» Data
□ □ □ □ □

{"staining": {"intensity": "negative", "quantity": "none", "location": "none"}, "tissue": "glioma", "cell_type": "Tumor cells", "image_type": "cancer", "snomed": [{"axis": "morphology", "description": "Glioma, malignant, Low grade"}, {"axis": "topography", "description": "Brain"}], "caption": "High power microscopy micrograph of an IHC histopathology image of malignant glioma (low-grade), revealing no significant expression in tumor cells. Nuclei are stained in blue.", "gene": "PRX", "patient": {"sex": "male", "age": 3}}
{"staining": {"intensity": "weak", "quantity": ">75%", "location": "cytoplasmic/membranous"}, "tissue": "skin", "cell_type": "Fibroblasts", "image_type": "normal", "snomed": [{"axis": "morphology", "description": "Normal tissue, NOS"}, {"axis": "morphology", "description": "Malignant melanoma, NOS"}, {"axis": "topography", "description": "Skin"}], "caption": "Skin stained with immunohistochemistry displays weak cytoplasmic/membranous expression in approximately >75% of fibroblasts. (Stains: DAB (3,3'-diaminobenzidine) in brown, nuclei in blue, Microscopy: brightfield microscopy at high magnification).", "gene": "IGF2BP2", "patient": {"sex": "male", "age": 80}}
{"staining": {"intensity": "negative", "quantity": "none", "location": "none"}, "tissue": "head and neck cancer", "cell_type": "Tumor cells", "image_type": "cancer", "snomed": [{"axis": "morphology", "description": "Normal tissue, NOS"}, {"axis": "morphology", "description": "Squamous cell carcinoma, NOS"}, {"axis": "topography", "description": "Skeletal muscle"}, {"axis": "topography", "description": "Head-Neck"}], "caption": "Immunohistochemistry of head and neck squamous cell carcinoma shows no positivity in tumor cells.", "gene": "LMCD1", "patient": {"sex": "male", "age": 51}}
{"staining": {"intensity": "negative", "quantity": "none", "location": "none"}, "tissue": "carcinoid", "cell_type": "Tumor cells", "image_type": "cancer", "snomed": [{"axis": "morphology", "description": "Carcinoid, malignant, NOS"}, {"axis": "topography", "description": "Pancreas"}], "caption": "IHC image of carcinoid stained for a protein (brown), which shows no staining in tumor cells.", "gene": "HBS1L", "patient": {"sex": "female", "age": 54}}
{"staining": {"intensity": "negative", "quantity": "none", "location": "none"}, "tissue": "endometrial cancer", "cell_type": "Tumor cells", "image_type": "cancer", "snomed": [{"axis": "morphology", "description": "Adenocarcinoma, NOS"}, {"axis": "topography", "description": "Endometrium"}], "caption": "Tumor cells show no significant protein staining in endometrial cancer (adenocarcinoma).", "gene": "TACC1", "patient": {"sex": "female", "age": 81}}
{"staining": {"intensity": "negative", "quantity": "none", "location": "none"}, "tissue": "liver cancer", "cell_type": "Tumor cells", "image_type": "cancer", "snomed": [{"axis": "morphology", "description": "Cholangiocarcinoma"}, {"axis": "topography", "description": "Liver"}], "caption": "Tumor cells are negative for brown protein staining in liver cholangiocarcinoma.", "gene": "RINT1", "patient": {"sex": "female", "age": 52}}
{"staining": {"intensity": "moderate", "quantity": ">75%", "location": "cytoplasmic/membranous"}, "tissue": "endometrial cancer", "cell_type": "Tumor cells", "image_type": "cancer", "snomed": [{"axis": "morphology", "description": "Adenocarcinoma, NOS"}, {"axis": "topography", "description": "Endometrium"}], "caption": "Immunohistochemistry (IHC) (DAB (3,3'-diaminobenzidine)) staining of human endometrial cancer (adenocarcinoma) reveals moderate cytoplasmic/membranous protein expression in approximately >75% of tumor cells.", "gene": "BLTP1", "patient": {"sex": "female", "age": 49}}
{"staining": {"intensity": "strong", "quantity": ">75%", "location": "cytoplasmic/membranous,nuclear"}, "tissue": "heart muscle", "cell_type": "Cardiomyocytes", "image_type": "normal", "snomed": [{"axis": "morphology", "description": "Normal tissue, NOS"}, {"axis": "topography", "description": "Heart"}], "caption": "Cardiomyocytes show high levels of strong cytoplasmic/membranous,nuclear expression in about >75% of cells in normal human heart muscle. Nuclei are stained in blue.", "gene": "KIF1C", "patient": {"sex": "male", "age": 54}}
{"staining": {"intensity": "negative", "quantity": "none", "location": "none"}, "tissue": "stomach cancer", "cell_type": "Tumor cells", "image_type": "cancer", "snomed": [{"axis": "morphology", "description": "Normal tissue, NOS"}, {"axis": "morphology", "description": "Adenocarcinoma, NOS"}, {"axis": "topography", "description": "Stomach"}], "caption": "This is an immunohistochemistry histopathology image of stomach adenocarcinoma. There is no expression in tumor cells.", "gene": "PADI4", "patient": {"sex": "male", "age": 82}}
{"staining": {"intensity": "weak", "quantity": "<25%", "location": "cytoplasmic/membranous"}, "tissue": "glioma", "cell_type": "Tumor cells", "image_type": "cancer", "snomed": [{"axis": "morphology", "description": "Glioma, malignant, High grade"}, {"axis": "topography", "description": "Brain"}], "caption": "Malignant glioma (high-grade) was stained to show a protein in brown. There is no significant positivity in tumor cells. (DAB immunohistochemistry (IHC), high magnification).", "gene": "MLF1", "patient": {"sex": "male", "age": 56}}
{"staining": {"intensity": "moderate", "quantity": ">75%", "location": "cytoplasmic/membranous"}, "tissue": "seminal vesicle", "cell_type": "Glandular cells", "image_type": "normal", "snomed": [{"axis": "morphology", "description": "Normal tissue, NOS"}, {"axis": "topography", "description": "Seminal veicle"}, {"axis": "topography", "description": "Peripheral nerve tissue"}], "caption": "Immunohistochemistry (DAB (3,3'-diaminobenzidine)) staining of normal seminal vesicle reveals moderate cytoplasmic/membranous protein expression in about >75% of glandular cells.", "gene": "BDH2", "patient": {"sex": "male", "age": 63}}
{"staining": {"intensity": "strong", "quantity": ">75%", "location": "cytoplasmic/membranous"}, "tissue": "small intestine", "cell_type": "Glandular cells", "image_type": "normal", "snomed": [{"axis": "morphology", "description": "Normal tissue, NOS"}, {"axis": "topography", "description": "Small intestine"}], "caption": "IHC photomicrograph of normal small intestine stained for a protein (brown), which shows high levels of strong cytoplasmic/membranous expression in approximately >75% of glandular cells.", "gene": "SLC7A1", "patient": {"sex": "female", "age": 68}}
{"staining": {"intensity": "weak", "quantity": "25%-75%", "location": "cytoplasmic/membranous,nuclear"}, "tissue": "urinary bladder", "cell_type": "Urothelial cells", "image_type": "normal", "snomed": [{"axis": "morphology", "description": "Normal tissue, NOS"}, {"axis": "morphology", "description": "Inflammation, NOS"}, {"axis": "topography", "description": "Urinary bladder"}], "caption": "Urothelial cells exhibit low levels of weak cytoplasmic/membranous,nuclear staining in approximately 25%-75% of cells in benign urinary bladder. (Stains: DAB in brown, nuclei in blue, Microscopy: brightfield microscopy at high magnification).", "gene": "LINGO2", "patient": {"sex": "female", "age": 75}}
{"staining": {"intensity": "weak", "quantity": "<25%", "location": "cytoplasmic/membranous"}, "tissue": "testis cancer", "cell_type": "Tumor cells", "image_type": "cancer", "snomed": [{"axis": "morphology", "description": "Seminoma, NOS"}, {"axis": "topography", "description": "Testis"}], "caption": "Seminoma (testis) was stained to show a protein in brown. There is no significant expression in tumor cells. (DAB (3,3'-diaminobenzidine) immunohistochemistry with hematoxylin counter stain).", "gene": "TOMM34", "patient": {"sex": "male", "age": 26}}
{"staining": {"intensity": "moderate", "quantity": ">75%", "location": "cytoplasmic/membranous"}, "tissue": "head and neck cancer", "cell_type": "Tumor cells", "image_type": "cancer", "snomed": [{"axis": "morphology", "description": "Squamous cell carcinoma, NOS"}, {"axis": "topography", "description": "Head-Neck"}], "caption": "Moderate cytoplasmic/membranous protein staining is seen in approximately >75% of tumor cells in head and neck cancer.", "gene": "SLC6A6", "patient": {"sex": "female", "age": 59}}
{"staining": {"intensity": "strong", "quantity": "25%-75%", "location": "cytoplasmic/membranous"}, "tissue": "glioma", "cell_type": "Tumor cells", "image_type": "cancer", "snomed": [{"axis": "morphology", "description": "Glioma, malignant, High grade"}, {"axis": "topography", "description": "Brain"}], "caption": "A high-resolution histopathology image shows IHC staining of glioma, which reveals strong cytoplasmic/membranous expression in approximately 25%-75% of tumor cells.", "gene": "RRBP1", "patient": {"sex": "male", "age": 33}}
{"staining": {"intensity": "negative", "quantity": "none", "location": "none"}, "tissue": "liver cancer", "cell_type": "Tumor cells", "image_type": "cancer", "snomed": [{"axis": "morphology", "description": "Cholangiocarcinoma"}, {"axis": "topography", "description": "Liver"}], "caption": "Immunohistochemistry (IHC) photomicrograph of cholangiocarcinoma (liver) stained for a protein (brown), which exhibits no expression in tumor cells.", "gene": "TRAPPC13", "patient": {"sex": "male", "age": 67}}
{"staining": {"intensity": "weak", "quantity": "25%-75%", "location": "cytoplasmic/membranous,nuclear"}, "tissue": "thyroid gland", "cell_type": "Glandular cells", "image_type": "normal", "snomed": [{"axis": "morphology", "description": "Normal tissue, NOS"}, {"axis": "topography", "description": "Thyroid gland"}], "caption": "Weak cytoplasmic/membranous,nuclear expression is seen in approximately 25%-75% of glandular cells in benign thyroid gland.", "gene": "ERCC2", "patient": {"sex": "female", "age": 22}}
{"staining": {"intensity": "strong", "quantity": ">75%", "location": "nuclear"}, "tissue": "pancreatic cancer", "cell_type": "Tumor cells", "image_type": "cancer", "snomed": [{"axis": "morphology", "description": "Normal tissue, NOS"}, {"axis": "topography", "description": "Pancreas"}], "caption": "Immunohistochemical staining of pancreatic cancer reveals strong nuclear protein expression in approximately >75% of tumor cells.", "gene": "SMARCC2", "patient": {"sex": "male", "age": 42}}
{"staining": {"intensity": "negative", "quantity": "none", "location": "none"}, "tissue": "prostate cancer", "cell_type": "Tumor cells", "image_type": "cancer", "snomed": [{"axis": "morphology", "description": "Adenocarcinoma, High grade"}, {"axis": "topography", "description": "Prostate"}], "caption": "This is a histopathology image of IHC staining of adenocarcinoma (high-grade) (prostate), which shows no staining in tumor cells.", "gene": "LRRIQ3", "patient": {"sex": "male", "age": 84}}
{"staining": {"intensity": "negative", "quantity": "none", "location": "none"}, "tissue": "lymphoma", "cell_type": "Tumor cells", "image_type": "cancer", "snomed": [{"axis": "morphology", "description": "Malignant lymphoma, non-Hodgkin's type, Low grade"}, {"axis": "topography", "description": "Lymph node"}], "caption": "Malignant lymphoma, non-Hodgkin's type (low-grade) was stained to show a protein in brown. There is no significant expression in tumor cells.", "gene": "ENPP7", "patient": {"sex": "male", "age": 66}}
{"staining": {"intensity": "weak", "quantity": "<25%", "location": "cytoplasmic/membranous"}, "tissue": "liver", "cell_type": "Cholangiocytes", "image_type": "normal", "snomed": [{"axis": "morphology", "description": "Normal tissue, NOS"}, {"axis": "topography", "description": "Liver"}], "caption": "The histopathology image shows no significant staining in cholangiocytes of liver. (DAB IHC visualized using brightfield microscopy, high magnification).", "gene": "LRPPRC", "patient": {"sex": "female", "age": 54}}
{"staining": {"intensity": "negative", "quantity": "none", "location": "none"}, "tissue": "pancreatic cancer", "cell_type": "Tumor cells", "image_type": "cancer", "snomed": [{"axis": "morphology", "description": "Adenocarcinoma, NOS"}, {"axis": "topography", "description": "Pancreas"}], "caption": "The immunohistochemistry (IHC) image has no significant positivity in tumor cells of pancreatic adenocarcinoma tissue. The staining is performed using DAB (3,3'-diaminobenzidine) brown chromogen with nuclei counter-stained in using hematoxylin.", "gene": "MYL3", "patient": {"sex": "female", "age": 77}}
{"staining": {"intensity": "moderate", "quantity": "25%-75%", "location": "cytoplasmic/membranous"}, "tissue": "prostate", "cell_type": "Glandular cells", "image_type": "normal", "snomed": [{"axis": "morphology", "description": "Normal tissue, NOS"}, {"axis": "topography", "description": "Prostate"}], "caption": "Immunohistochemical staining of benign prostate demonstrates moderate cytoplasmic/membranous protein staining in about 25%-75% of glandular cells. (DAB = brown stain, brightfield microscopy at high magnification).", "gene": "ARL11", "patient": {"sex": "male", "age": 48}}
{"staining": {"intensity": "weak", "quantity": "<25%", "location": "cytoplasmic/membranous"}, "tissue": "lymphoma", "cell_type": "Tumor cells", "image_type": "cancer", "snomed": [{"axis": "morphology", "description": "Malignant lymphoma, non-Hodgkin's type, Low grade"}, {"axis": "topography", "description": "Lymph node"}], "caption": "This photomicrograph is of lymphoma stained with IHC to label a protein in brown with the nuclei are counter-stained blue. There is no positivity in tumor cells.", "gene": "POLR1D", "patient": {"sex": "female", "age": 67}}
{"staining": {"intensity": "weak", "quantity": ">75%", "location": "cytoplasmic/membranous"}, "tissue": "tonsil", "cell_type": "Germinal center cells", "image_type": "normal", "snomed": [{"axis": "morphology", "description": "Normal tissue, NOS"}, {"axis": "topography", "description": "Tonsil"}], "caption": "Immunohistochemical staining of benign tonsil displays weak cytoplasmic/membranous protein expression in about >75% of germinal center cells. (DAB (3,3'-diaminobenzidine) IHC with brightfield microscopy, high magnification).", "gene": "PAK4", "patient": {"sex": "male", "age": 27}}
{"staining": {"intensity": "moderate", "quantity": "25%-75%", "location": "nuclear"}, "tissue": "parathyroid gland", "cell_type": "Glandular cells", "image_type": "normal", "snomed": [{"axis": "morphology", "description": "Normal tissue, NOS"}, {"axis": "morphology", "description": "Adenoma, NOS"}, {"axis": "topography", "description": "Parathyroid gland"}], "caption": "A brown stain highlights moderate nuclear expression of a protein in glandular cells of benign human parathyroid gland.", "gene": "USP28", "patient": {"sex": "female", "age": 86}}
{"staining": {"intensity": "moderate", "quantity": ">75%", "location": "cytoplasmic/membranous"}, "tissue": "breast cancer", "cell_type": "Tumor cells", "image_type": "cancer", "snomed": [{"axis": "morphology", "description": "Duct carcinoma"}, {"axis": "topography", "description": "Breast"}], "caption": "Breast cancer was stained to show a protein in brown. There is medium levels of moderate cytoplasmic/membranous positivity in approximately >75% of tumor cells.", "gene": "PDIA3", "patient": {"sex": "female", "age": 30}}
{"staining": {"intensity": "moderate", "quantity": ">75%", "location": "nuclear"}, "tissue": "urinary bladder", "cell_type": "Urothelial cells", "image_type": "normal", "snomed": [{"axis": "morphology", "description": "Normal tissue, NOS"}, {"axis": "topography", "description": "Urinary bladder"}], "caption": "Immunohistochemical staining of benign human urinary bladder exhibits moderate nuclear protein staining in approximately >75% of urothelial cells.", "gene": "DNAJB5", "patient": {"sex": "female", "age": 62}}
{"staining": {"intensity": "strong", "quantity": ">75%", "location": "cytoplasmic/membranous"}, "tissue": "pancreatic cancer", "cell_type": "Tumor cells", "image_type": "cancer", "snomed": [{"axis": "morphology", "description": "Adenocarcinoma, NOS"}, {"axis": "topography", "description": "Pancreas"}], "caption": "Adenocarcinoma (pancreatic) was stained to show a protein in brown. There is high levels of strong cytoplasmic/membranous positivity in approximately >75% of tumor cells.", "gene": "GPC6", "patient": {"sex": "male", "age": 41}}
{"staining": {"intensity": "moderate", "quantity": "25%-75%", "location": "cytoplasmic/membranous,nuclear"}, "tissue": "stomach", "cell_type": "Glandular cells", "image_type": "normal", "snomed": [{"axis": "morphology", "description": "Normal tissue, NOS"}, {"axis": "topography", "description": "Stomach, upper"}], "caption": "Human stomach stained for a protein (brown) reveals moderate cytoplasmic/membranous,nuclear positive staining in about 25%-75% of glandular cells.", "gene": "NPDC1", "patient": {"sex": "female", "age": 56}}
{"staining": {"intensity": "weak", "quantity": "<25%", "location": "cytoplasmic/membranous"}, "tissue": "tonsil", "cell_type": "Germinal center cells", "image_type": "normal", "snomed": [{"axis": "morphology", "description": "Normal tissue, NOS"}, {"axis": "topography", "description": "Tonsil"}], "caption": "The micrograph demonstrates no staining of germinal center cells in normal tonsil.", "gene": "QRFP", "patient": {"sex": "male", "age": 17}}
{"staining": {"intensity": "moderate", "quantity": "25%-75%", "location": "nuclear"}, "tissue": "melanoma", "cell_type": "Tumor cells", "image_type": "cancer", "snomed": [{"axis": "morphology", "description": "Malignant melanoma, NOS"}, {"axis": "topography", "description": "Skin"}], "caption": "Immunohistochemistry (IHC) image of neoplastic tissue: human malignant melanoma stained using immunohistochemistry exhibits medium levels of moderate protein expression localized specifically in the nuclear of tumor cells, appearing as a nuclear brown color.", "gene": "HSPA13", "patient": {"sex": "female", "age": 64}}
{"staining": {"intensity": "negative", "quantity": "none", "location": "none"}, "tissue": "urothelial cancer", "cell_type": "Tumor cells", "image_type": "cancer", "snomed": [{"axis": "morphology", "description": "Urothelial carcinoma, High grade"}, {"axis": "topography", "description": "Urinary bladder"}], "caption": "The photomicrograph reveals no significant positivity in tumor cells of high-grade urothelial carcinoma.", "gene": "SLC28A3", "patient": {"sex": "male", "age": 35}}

□ □ □ □ □

» Task statement
Your answer should consist of the lines from the line with "cytoplasmic/membranous,nuclear expression is" to the line with "staining of pancreatic" above, repeated exactly, both ends included.

» Task output
{"staining": {"intensity": "weak", "quantity": "25%-75%", "location": "cytoplasmic/membranous,nuclear"}, "tissue": "thyroid gland", "cell_type": "Glandular cells", "image_type": "normal", "snomed": [{"axis": "morphology", "description": "Normal tissue, NOS"}, {"axis": "topography", "description": "Thyroid gland"}], "caption": "Weak cytoplasmic/membranous,nuclear expression is seen in approximately 25%-75% of glandular cells in benign thyroid gland.", "gene": "ERCC2", "patient": {"sex": "female", "age": 22}}
{"staining": {"intensity": "strong", "quantity": ">75%", "location": "nuclear"}, "tissue": "pancreatic cancer", "cell_type": "Tumor cells", "image_type": "cancer", "snomed": [{"axis": "morphology", "description": "Normal tissue, NOS"}, {"axis": "topography", "description": "Pancreas"}], "caption": "Immunohistochemical staining of pancreatic cancer reveals strong nuclear protein expression in approximately >75% of tumor cells.", "gene": "SMARCC2", "patient": {"sex": "male", "age": 42}}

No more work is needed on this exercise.